What are non-contact injuries?
• Injuries that occur with out an outside force, such as being pushed or tackled
Who is at risk for non-contact injuries?
• Everyone – athletes and non-athletes
When do non-contact injuries occur?
• When the muscles, tendons and ligaments in the body take on more than they have been trained to handle
Where do non-contact injuries occur?
• Anywhere – they can occur in all sports and in everyday life
Why do non-contact injuries occur?
The body moves most efficiently when there is optimal flexibility. When most people exercise, they do not train the body to improve movement and function. The lack of training the body to be more efficient during movement leads to muscle imbalances, due to some muscles being overactive and others being underactive. These imbalances cause other muscles known as synergists or helper muscles within the body to take on a more dominant role and compensate for weakened, unreactive muscles. When synergists take on this more dominant role, muscle within the body become imbalanced, which leads to altered posture and an increased risk of injury. Just imagine a pick-up truck trying to pull the load of an 18 wheeler – that’s what happens in the body when we lose focus of training to be more functional.

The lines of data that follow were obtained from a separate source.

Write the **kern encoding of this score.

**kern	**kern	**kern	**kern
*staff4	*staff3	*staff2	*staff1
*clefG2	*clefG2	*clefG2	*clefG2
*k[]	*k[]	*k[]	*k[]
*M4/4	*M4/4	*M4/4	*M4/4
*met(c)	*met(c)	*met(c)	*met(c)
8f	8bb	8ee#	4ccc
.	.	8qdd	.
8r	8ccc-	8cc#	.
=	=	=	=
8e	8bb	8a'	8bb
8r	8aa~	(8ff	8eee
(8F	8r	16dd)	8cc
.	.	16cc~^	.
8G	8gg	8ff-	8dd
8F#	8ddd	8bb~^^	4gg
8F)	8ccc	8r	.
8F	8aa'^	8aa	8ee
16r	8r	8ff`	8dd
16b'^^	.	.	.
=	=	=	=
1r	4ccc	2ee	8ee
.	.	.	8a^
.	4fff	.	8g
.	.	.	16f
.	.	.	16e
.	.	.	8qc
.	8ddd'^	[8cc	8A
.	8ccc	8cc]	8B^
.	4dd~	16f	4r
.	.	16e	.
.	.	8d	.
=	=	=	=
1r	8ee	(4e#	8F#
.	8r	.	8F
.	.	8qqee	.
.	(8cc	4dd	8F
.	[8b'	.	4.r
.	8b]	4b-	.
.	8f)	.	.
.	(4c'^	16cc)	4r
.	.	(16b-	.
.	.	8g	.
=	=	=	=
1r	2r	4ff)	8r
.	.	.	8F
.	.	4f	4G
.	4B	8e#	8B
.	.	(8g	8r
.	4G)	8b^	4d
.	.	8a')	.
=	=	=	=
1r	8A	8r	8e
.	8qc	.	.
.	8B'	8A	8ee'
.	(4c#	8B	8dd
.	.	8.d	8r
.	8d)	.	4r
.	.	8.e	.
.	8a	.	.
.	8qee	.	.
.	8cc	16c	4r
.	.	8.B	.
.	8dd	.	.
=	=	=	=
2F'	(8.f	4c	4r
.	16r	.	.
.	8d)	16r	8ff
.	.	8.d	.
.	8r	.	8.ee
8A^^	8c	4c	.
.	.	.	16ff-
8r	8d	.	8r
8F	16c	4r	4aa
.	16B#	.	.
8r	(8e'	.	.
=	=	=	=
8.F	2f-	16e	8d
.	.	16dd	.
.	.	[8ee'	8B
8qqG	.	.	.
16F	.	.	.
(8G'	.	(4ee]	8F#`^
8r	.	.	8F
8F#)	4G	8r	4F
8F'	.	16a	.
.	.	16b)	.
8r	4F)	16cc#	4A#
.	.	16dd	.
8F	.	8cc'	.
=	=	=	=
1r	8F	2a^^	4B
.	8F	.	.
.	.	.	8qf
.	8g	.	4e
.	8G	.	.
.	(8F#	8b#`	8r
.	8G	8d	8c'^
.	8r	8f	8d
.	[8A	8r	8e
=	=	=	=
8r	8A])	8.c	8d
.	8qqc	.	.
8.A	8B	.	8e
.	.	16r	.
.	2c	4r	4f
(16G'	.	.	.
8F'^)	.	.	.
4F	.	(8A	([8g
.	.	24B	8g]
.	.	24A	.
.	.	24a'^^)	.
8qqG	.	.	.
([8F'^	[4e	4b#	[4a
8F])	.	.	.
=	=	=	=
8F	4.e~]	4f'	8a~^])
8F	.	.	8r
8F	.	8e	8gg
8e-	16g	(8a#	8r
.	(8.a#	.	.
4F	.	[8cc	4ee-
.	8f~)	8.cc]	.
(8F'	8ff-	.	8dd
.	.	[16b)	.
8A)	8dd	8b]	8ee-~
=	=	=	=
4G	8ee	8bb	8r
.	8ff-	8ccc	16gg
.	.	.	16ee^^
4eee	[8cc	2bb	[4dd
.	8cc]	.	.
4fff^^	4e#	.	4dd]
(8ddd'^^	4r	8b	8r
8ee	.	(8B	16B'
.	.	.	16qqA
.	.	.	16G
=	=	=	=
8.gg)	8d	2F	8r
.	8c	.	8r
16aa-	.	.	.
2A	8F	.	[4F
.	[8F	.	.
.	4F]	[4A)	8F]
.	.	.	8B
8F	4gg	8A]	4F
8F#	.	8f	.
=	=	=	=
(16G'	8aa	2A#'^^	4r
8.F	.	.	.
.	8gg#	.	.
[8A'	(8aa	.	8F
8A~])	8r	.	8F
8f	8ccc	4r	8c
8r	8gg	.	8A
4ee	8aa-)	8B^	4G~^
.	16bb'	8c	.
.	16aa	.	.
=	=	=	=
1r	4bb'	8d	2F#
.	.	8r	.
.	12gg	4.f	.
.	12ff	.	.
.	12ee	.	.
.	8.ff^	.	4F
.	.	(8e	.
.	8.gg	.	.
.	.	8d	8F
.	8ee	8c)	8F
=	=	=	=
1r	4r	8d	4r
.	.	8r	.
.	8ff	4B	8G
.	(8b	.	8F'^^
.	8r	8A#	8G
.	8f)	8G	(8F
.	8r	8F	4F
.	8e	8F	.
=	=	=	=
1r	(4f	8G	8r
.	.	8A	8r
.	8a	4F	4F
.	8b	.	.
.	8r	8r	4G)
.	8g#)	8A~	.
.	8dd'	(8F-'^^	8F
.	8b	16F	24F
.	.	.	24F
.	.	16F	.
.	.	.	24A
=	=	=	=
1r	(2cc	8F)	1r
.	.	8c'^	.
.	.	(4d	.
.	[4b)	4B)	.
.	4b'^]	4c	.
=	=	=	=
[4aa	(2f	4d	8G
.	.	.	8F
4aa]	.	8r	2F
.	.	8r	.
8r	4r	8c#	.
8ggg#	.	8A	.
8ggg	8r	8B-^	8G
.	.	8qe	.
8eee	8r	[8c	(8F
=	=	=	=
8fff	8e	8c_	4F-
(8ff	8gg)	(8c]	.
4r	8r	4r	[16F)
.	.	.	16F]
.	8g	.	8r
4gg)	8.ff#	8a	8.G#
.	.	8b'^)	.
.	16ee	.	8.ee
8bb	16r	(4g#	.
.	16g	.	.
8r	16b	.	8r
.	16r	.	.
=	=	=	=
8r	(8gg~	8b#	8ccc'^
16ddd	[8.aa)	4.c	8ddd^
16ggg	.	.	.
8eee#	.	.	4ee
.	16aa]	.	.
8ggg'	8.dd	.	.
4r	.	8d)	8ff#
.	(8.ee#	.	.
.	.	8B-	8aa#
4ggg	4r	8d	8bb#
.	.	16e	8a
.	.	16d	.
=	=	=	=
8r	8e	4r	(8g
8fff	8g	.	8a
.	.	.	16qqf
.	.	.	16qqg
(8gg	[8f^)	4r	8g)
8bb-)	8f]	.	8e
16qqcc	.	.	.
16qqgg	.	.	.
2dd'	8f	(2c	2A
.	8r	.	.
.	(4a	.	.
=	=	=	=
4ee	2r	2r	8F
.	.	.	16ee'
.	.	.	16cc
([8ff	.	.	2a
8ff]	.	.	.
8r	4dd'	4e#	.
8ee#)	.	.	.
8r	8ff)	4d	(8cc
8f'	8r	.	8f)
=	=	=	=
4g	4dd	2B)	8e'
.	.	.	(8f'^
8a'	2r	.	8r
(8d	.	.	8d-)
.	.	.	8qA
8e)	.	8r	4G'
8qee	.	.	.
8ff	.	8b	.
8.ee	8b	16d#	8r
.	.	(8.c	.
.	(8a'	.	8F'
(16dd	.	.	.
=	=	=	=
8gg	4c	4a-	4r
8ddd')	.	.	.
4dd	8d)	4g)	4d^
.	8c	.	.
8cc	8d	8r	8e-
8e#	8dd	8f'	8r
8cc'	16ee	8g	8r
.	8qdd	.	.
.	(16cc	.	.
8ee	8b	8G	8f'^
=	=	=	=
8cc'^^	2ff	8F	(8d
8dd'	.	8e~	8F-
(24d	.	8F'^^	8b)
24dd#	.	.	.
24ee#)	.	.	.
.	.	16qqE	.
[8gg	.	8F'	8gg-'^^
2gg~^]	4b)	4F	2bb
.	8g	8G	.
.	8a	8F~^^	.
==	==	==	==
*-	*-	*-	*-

How do non-contact injuries occur?
• Bending over to pick up something
• Stepping down off a stair case
• Turning or twisting the body
If the body is not trained to move in all planes of motion non-contact injuries will likely occur.
• Sagittal Plane – moving the body forward (lunges)
• Frontal Plane – moving the body side to side (side lunges or shuffling)
• Transverse – twisting or turning the body (rotational lunge)
Look at your training program to make sure that you are training the body in all planes of motion. This will increase function during movement and decrease your risk of injury.